When I was younger, there were only three main varieties of apples in the produce department: Red Delicious, Golden Delicious and Granny Smith.
I used to enjoy the sweet Red Delicious because its skin was not too thick. But I couldn’t depend on their crunchiness. Sometimes they were mealy and totally unappetizing.
Then I found the Fuji. I wrote a previous blog about how Fuji apples revolutionized apple sales and consumption, because they were not dark red on the outside. (Years ago, everyone thought that apples had to be red for consumers to buy them!) Fujis were kind of “ugly” and the flavor profile was more sophisticated than the Red Delicious.
But after a few years, Fuji apples didn’t taste so exciting to me anymore. Back to the grocery store to find a new apple variety.
Enter the Honeycrisp. Yum! I’m sure you’ve seen or tasted this apple or at least heard about it. It was developed in Minnesota and first introduced commercially in 1974. It has grown so much in popularity and significance that in 2006, Andersen Elementary School in Bayport, Minn., petitioned for the Minnesota state legislature to make the Honeycrisp apple the state fruit; the bill was passed in May 2006.
Last fall, as I traveled across the United States, I heard the same story. The entire Honeycrisp crop had sold out early last season and consumers were asking their produce managers, “Where are the Honeycrisp apples?” When they finally arrived at my local store, even though the displays were large, they sold out quickly and it took a few weeks for my produce manager to order enough! (What a great problem to have, right?)

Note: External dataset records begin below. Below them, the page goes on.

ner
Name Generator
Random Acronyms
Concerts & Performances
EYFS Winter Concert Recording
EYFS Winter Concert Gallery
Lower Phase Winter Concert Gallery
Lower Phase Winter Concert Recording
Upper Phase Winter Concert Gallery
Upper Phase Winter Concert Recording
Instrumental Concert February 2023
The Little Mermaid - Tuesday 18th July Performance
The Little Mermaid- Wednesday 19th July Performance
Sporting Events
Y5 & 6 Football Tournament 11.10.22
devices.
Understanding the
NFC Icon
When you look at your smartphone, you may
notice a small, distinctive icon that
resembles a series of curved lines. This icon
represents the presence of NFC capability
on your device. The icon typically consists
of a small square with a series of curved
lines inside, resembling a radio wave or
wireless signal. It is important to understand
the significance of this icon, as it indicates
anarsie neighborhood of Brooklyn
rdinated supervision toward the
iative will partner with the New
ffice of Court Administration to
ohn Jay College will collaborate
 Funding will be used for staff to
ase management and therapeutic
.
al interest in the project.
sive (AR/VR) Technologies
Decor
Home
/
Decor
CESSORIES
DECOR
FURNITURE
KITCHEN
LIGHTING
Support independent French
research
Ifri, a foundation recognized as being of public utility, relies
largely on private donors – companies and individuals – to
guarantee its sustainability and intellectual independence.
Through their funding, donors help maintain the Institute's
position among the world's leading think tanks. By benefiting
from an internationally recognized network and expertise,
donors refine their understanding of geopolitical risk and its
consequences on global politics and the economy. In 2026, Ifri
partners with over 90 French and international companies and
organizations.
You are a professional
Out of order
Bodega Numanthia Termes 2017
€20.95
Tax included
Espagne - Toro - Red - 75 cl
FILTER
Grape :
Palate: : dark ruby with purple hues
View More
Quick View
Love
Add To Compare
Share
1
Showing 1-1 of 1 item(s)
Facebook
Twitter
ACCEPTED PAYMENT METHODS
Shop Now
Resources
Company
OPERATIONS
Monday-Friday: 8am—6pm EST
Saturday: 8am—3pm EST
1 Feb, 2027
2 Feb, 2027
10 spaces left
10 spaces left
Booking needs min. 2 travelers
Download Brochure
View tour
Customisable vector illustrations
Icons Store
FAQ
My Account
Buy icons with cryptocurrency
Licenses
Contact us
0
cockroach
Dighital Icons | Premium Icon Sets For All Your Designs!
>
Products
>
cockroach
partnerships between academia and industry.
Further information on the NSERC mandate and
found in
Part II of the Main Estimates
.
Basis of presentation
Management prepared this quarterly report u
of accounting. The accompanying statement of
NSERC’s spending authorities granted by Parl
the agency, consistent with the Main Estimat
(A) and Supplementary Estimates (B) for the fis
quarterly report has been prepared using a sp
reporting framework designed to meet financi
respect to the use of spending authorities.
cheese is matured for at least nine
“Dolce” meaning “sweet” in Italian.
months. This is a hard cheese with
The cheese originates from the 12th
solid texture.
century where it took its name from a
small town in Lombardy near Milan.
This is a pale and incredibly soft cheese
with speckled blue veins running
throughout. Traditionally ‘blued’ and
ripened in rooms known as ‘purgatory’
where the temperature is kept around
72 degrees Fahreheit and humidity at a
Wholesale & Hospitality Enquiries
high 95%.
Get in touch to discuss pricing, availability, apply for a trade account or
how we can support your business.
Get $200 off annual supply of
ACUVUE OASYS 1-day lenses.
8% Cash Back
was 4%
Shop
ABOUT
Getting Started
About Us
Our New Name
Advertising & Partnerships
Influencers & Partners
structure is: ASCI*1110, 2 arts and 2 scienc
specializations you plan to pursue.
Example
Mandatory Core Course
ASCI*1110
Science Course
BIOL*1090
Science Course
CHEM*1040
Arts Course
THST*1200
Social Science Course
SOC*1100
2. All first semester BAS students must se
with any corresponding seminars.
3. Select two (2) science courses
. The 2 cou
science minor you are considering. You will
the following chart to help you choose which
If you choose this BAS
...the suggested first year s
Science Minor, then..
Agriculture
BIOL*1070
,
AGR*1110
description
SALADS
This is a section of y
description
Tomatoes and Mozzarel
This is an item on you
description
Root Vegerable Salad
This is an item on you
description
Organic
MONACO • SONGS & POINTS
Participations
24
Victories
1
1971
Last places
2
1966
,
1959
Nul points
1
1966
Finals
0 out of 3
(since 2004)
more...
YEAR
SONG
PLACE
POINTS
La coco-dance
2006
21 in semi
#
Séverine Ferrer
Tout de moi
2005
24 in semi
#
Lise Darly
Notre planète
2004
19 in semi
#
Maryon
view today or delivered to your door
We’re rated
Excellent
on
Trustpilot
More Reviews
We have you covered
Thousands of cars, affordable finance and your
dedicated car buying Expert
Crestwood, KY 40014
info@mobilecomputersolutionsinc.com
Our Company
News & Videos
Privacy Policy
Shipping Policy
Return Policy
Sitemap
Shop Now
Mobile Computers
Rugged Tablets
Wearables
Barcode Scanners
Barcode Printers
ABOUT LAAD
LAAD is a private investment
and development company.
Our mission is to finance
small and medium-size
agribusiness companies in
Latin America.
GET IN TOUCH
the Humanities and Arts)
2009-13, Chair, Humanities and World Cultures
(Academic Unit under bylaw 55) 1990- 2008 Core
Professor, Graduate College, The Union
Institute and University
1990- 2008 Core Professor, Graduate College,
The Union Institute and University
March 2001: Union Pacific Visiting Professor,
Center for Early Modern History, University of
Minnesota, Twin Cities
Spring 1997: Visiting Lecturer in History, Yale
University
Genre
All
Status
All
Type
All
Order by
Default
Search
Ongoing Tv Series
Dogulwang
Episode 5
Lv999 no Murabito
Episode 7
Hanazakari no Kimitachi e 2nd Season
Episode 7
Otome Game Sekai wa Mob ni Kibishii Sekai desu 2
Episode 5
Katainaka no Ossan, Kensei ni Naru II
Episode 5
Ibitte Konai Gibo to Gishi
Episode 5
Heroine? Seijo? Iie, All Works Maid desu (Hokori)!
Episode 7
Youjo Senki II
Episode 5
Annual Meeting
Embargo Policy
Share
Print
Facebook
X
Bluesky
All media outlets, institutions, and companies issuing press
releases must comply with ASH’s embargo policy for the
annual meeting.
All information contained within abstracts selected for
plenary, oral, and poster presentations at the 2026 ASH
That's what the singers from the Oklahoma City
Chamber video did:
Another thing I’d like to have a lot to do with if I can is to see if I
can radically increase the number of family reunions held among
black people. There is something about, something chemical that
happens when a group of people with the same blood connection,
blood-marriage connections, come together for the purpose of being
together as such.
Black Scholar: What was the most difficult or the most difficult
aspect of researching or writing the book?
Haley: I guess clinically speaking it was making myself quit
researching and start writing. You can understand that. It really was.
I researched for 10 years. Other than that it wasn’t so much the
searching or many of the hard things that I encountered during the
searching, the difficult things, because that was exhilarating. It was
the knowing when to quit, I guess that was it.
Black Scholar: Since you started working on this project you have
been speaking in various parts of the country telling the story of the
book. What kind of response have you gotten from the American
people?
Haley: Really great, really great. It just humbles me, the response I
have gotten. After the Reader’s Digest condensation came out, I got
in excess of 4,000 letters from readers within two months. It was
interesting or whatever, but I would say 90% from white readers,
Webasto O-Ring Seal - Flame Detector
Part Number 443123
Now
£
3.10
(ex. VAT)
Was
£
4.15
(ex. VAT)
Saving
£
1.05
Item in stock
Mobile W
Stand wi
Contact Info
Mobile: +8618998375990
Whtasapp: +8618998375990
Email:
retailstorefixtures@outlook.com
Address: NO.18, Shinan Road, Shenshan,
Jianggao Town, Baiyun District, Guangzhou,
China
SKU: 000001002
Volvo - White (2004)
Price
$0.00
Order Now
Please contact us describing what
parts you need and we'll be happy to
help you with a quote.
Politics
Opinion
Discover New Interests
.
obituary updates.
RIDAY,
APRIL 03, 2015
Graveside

This year the Honeycrisp season will be ending early again. I was at my local Trader Joe’s last week and noticed some bruising and the TJ’s employee working in produce that day told me, “Yeah, it’s nearly the end of the season.”
So, now I am on the hunt for a new variety to try until my beloved Honeycrisp comes back into season. I tried the Ambrosia last week. My produce guy thought I would enjoy them as much – but their flavor profile wasn’t as satisfying. But the Ambrosia are crisp, which I like.
If you’ve always purchased the same apple varieties, maybe it’s a good time to try a new variety. When you are shopping and want to know what they taste like, feel free to ask your produce manager to cut one up for you. Did you know that many produce managers LOVE it when a shopper asks for their advice or recommendation?
What’s your favorite apple variety to eat out of hand? I would love to know – you can comment at the bottom of my blog online.
Remember the old adage? An apple a day keeps the doctor away. I think it’s true!